Konversi Lahan Ancam Kehidupan Warga Lokal

By , Rabu, 23 Mei 2012 | 18:34 WIB

Pemerintah negara-negara di Asia Tenggara dianjurkan agar tidak tergiur janji pengembang yang ingin mengubah lahan pertanian menjadi usaha agroproduksi. Selain bisa menyingkirkan masyarakat pedesaan, hal ini juga menghilangkan mata pencaharian petani dari lingkungan alaminya.

Demikian disampaikan dua pakar PBB soal makanan dan masyarakat asli, Olivier De Schutter dan James Anaya, dalam rilisnya, Rabu (23/5). De Schutter menyarankan agar segala kesempatan ekonomi dari lahan pertanian jangan sampai memakan hak azasi manusia dari populasi lokal yang ada.

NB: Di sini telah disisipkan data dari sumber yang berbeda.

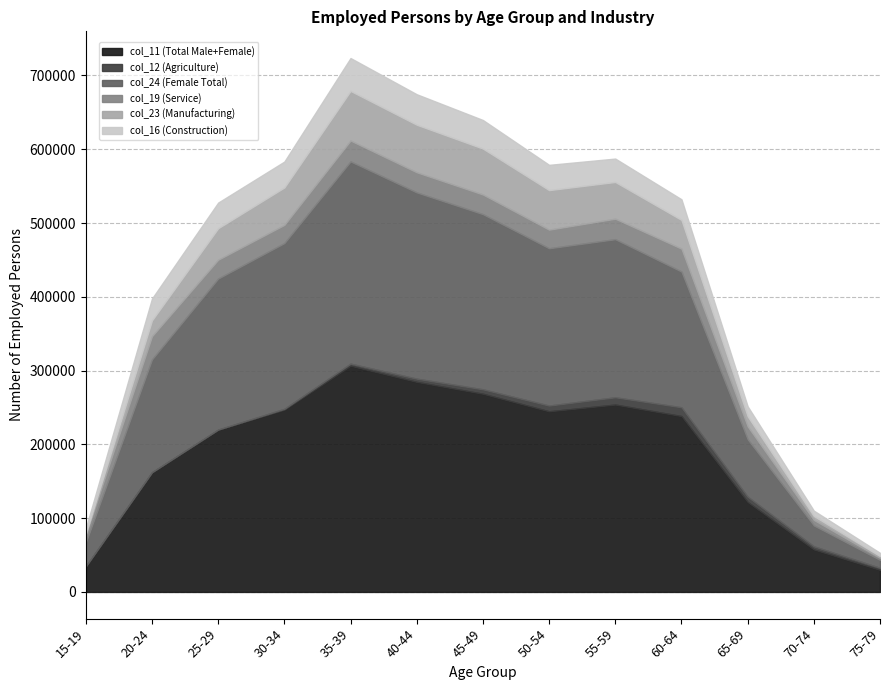

What are all the series names shown in the legend?

col_11 (Total Male+Female), col_12 (Agriculture), col_24 (Female Total), col_19 (Service), col_23 (Manufacturing), col_16 (Construction)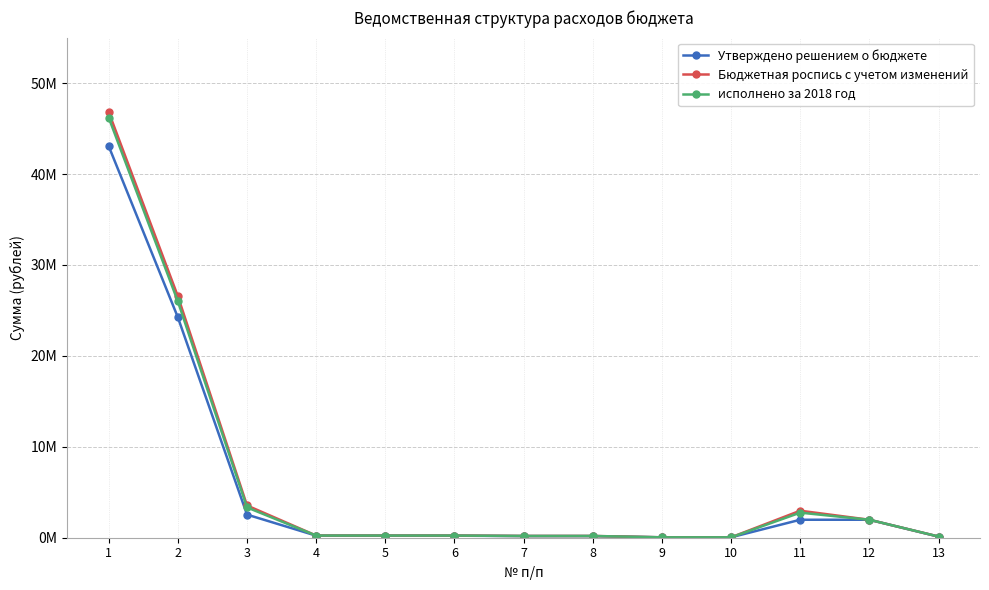

What is the total value across all series at 13?

381100.0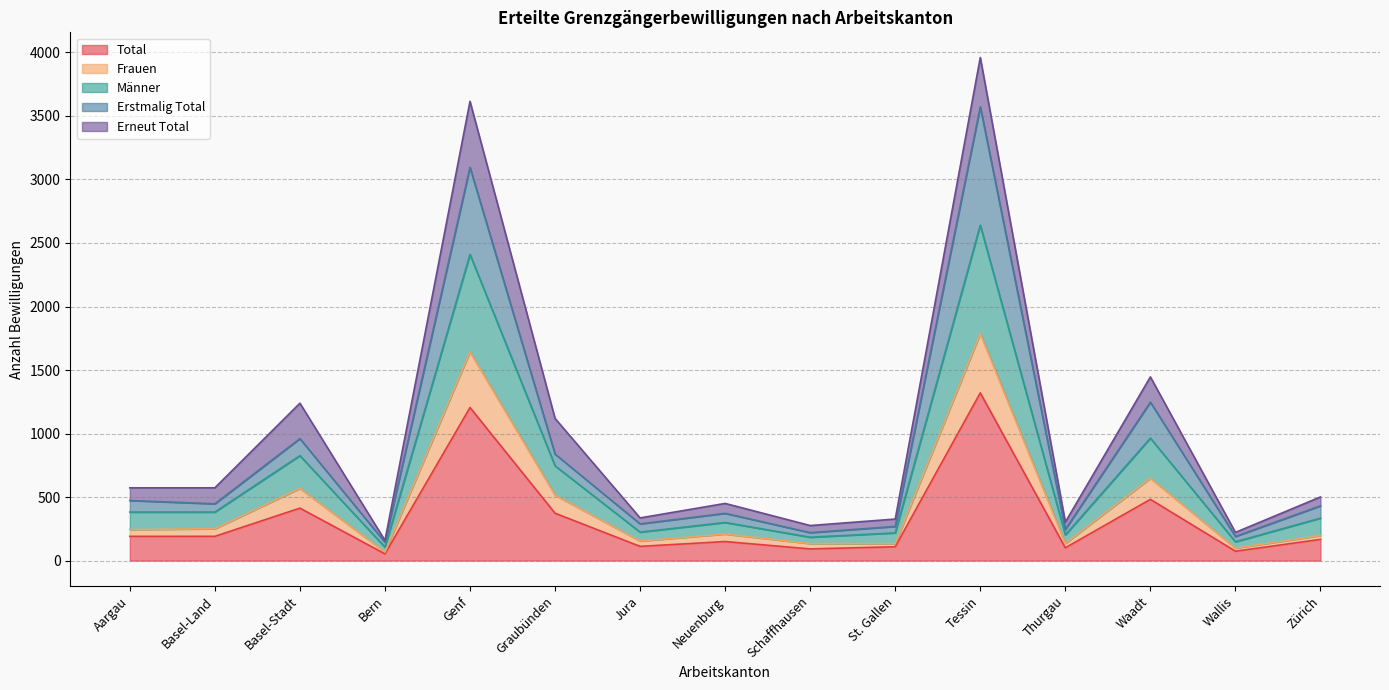

The Total series shows 261 at Waadt. True or false?

False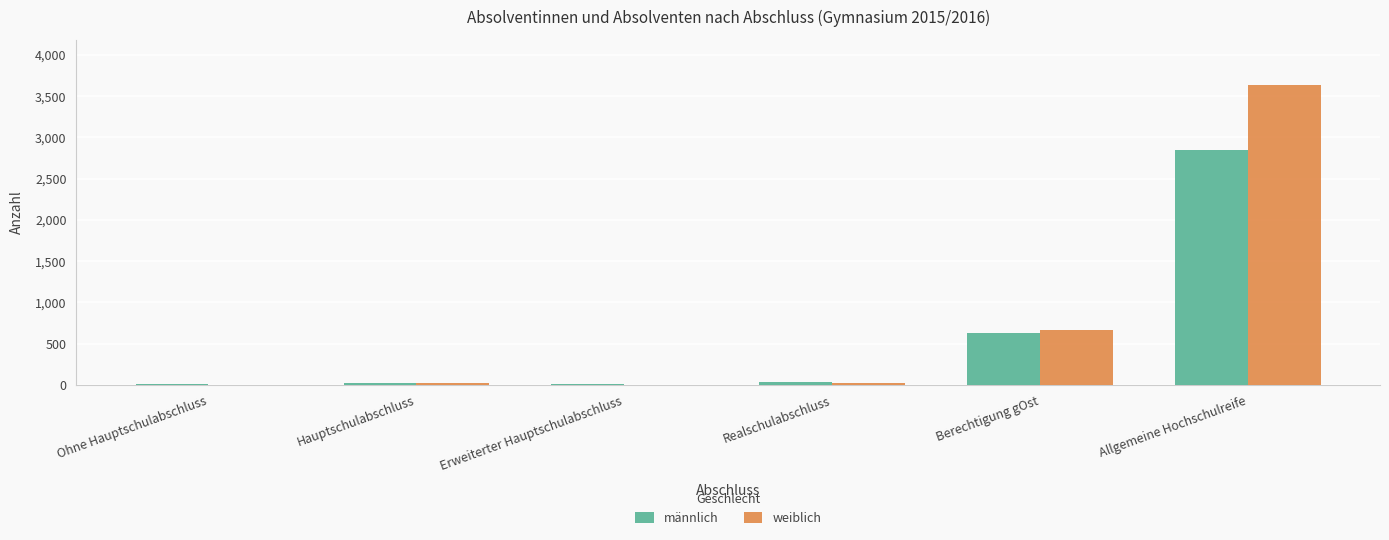

At which category is the sum across all series the highest?

Allgemeine Hochschulreife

"Untuk memastikan hak-hak dasar komunitas ini tidak dilanggar, Pemerintah harus meningkatkan kewaspadaannya terhadap akusisi lahan berskala besar. Mereka ini adalah petani kecil, nelayan, pemburu, atau pun perajin," ujar pernyataan De Schutter dan Anaya.

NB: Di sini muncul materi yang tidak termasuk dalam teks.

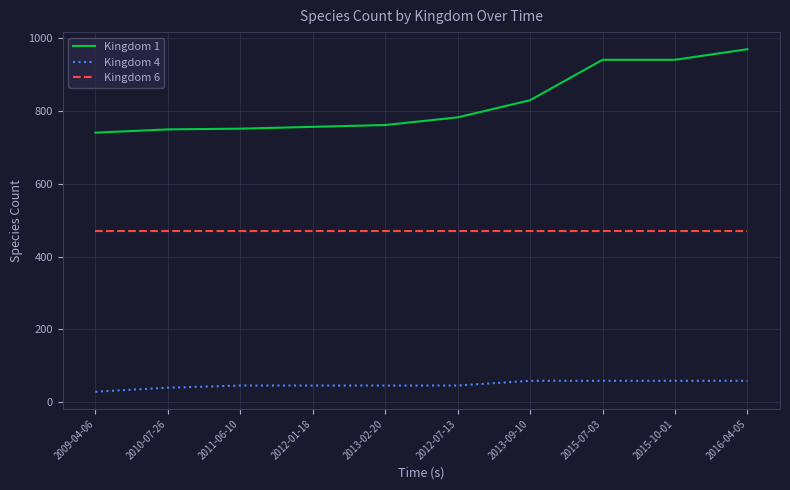

Between 2010-07-26 and 2015-07-03, which series saw the biggest shift?

Kingdom 1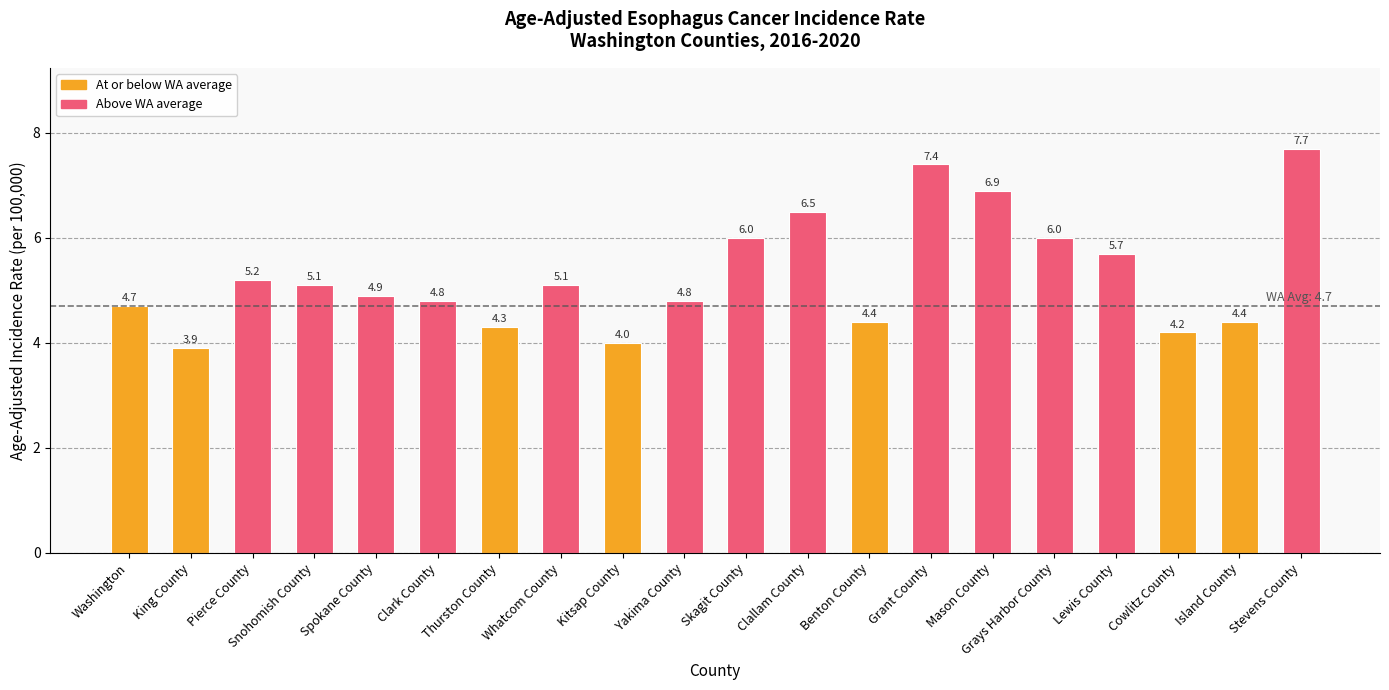

True or false: the data shows 3.9 at King County.

True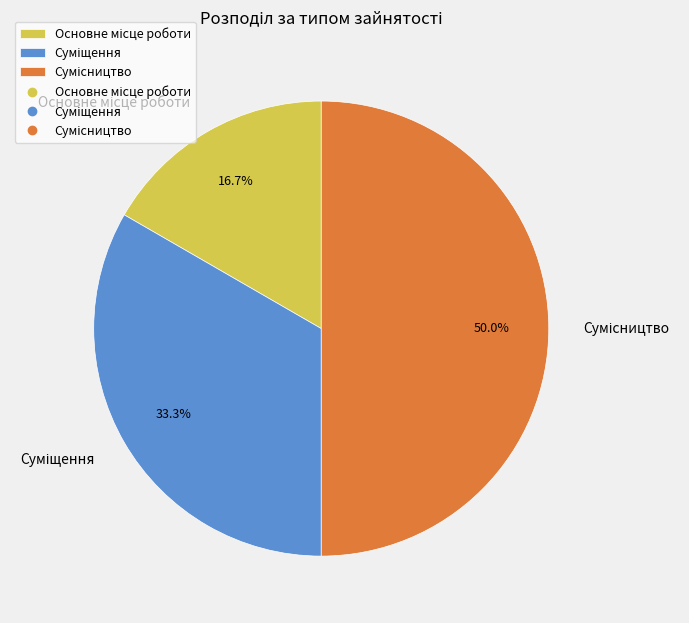

To the nearest percent, what is the average slice percentage?

33%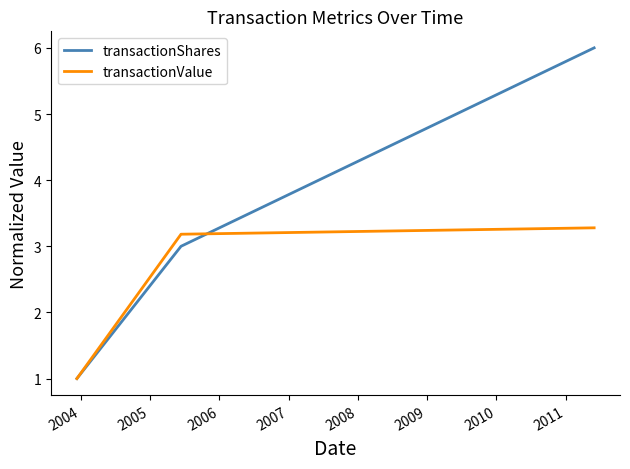

How many lines are shown in the chart?

2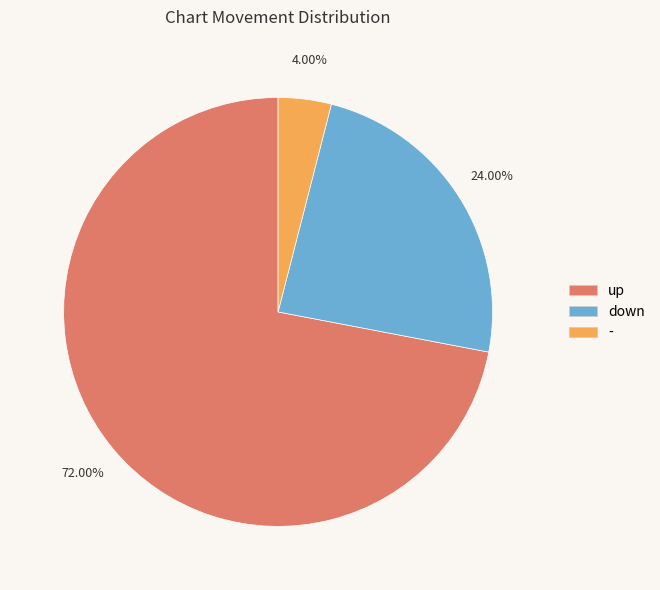

Which category has the biggest portion of the pie?

up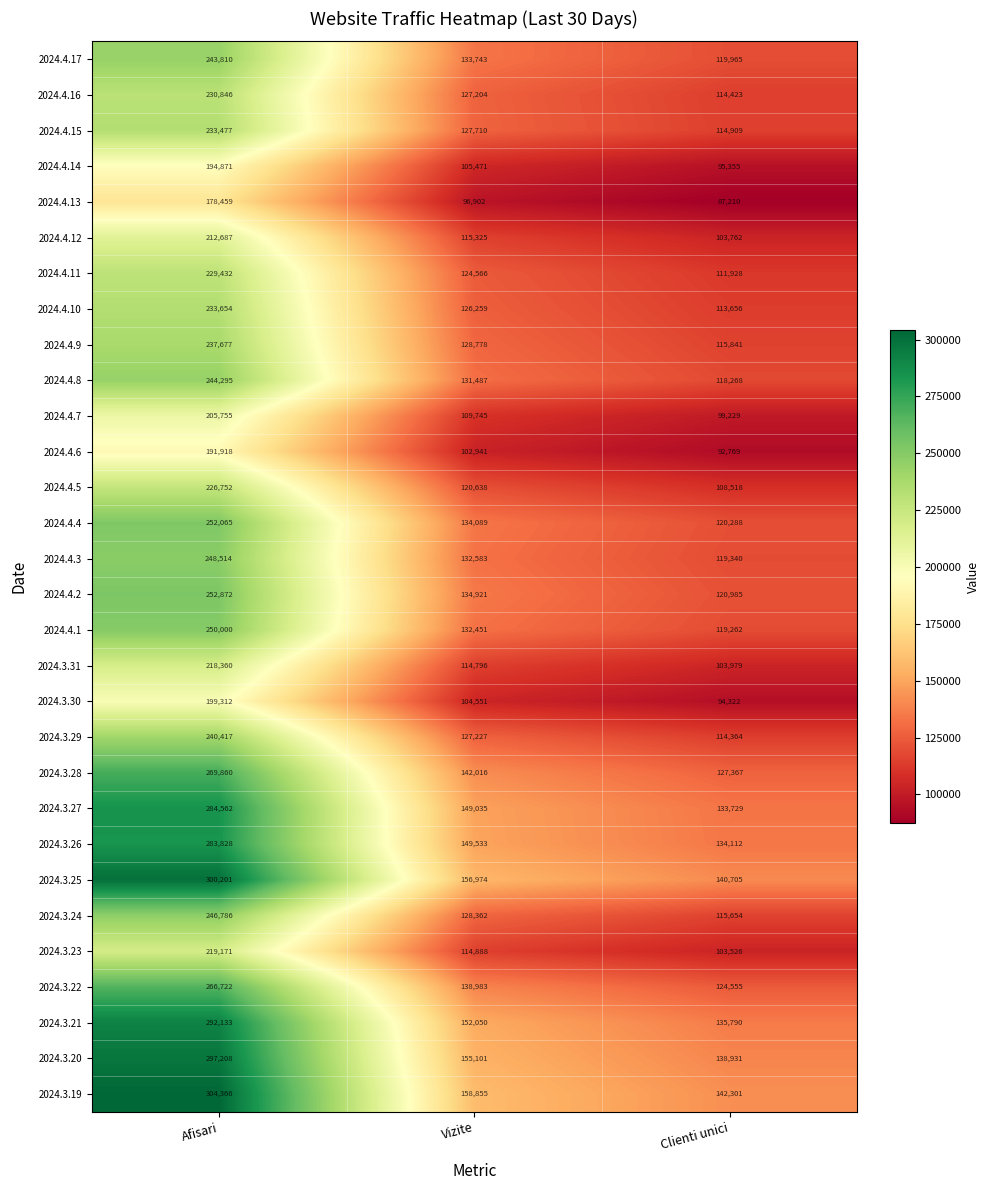

How many values in the 2024.4.1 series are below 132451?

1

Konversi lahan juga bisa mempengaruhi kebutuhan pangan orang banyak. Sebagai contoh, ancaman konversi lahan hutan dan pertanian skala kecil sekitar satu hingga dua juta hektare di Merauke bisa berdampak pada kebutuhan pangan 50.000 orang.

Bukan hanya di Indonesia, kasus ini pernah di region Isabela, Filipina, ketika sekitar 3.000 hektare tanah diubah menjadi ladang produksi gula. Luas lahan ini akan bertambah 8.000 hektare lagi dan diprediksi berdampak ke sekitar 45.000 penduduk.

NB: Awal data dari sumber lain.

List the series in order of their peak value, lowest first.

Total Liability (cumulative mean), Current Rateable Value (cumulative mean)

"Sering kali, pembangunan berskala besar berarti perubahan seluruhnya dari penggunaan dan akses tanah," kata De Schutter. "Jika lingkungan tempat mereka bergantung didayagunakan ulang, didegradasi, maka kemampuan mereka untuk menghasilkan makanan akan sangat terancam."

Selain bisa mempengaruhi pangan, tambah De Schutter, konversi lahan juga dapat mengancam spesies-spesies unik dari Merauke. Sedangkan di Isabela, perubahan lingkungan dapat memicu terjadinya banjir dan tanah longsor.